🤖 AI Summary
Retrieval-augmented generation (RAG) faces a fundamental trade-off: external knowledge improves token-level predictions yet risks misleading large language models (LLMs) due to distributional misalignment between the LLM’s prior and retrieved text. Method: We propose the first theoretically grounded, quantifiable framework that models the fusion of these two distributions, proving that distributional divergence is the decisive factor governing RAG effectiveness. Based on this insight, we introduce Tok-RAG—a training-free, token-level dynamic coordination mechanism between pure LLM and RAG outputs—leveraging unsupervised distribution harmonization and information-theoretic dynamic weighting to estimate per-token benefit–risk trade-offs without discriminators, fine-tuning, or post-processing. Contribution/Results: Evaluated on OPT, LLaMA-2, and Mistral, Tok-RAG significantly enhances RAG robustness and accuracy across diverse benchmarks, empirically validating the framework’s interpretability, theoretical soundness, and cross-model generalizability.
📝 Abstract
Retrieval-augmented generation (RAG) utilizes retrieved texts to enhance large language models (LLMs).

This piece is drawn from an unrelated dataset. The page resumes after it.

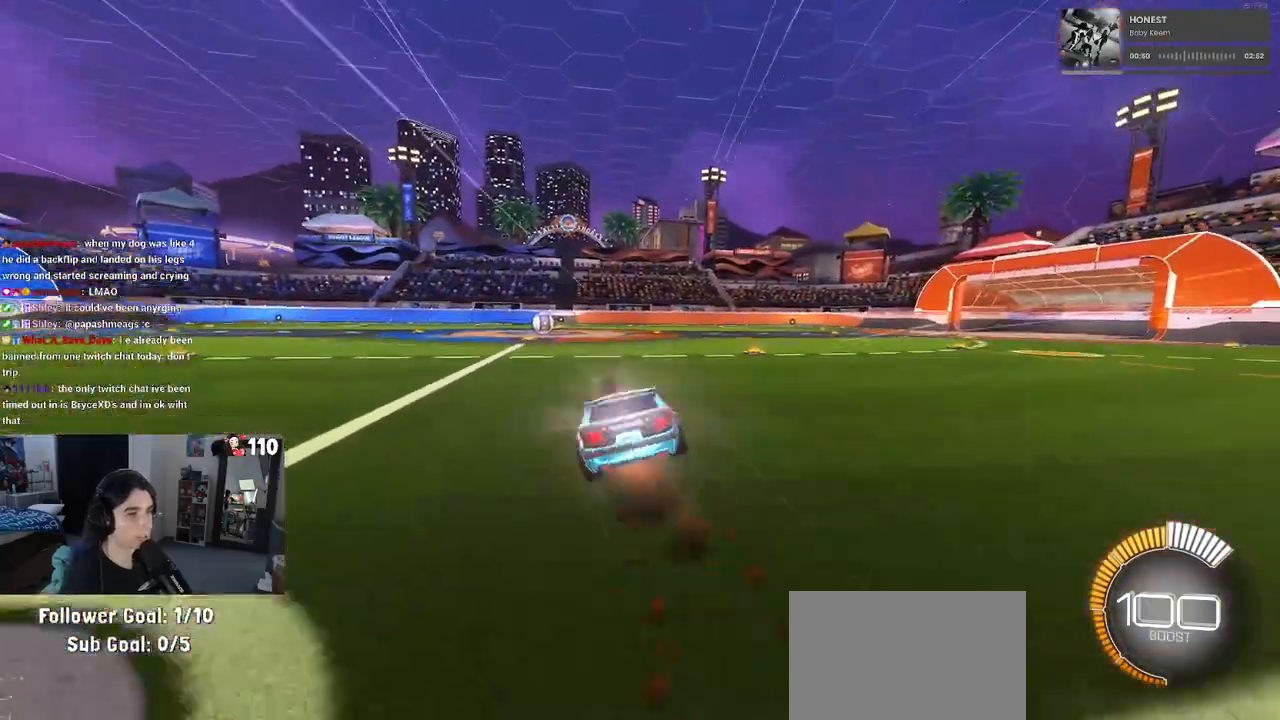
{"buttons": ["SQUARE", "R1"], "left_stick": "down-left", "right_stick": "center", "events": [[17, "SQUARE", "down"], [17, "left_stick", "up-left"], [33, "CROSS", "up"], [33, "left_stick", "down"], [217, "left_stick", "down-left"]]}
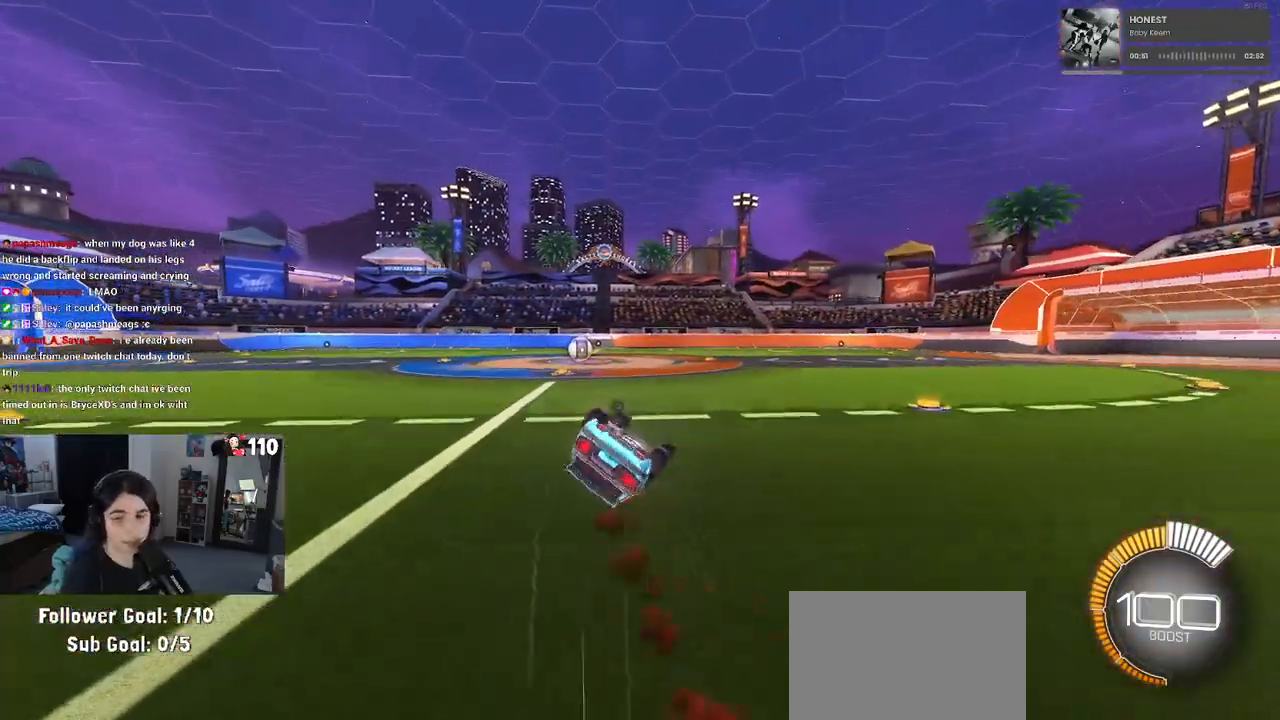
{"buttons": ["SQUARE", "R1"], "left_stick": "down-left", "right_stick": "center", "events": []}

Studies show that while RAG provides valuable external information (benefit), it may also mislead LLMs (detriment) with noisy or incorrect retrieved texts. Although many existing methods attempt to preserve benefit and avoid detriment, they lack a theoretical explanation for RAG. The benefit and detriment in the next token prediction of RAG remain a black box that cannot be quantified or compared in an explainable manner, so existing methods are data-driven, need additional utility evaluators or post-hoc. This paper takes the first step towards providing a theory to explain and trade off the benefit and detriment in RAG. First, we model RAG as the fusion between distribution of LLMs knowledge and distribution of retrieved texts. Then, we formalize the trade-off between the value of external knowledge (benefit) and its potential risk of misleading LLMs (detriment) in next token prediction of RAG by distribution difference in this fusion. Finally, we prove that the actual effect of RAG on the token, which is the comparison between benefit and detriment, can be predicted without any training or accessing the utility of retrieval. Based on our theory, we propose a practical novel method, Tok-RAG, which achieves collaborative generation between the pure LLM and RAG at token level to preserve benefit and avoid detriment. Experiments in real-world tasks using LLMs such as OPT, LLaMA-2, and Mistral show the effectiveness of our method and support our theoretical findings.